DATA FOR PROCESSING start
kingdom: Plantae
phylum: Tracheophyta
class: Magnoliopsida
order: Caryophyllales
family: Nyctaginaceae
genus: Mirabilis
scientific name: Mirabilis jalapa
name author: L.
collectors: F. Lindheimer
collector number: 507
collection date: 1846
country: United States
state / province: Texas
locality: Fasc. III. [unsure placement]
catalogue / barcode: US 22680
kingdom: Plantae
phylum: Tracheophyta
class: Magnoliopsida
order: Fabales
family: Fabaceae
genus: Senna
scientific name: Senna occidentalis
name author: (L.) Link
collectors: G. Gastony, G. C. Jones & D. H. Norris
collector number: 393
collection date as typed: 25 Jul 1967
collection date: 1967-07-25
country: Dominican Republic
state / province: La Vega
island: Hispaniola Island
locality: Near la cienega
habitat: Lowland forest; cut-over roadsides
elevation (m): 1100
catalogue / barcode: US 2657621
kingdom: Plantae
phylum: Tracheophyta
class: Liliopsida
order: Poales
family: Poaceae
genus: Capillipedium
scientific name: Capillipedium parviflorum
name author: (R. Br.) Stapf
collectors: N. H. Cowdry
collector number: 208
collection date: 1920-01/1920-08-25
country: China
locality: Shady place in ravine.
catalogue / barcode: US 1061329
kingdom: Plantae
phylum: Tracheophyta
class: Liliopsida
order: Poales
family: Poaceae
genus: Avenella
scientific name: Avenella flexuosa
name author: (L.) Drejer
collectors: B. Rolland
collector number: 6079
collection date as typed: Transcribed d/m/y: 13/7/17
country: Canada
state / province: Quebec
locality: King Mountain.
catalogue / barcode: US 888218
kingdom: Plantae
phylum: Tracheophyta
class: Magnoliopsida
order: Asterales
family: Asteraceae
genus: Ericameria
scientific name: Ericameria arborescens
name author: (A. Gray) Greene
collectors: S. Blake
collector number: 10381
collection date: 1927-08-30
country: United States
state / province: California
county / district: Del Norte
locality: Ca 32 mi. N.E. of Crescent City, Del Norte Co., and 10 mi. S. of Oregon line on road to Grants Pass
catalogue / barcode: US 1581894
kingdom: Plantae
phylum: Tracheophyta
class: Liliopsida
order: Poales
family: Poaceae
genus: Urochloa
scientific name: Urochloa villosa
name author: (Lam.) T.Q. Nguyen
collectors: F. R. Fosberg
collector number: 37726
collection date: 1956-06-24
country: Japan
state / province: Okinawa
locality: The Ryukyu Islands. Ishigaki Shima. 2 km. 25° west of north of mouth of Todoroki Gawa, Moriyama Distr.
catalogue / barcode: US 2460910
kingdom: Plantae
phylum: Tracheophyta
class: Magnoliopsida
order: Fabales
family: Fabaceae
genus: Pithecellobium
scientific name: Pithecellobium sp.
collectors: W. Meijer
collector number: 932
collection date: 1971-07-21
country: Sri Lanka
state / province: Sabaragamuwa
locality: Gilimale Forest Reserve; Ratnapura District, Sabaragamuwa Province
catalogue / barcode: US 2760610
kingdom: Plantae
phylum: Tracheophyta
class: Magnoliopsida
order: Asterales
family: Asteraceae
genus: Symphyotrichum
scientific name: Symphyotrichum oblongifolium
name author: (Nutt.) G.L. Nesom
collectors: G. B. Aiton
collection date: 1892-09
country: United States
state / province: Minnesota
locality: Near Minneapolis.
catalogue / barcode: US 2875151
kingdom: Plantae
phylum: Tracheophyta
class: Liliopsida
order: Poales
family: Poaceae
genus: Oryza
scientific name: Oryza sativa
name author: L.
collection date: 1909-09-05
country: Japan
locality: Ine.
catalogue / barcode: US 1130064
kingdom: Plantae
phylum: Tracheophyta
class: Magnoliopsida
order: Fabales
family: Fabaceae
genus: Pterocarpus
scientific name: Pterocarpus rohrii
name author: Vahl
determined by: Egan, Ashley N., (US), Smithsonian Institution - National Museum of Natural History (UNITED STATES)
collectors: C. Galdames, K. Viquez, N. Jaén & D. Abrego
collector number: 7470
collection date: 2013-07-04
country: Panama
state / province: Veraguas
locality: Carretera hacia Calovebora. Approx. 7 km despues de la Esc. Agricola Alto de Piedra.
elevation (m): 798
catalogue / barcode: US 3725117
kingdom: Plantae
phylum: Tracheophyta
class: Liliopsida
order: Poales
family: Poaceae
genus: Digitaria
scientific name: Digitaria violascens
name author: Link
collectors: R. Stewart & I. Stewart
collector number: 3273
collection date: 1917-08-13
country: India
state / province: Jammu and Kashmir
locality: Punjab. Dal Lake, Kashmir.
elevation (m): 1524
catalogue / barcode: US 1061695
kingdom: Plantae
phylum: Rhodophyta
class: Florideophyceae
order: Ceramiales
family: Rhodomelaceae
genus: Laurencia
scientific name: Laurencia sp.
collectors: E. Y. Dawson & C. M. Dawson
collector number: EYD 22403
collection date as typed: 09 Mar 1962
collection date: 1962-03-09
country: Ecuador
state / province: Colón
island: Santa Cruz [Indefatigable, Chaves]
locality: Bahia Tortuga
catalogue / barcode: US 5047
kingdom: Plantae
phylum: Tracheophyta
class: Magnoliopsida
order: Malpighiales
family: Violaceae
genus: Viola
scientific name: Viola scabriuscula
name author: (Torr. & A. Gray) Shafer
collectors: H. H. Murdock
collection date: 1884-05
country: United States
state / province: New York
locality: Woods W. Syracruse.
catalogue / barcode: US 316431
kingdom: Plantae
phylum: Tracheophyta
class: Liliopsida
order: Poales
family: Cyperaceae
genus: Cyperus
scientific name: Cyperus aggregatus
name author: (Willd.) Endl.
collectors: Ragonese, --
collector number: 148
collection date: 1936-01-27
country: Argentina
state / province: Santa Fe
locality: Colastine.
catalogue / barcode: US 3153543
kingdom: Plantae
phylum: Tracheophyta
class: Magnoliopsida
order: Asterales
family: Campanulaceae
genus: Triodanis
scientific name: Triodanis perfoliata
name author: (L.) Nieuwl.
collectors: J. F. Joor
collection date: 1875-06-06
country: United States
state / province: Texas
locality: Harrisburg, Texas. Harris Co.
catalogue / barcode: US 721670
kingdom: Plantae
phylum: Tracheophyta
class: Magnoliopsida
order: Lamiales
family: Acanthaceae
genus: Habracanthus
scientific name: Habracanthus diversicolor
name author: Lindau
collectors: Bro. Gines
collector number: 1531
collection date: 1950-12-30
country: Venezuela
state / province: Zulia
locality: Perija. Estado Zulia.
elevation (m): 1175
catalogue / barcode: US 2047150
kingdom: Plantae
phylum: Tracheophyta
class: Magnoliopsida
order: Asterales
DATA FOR PROCESSING end
**YOUR TASK:** Find every line in the data above that contains the string "number" and copy each one in full. Letter case must match.

**CORRECT RESPONSE:**
collector number: 507
collector number: 393
collector number: 208
collector number: 6079
collector number: 10381
collector number: 37726
collector number: 932
collector number: 7470
collector number: 3273
collector number: EYD 22403
collector number: 148
collector number: 1531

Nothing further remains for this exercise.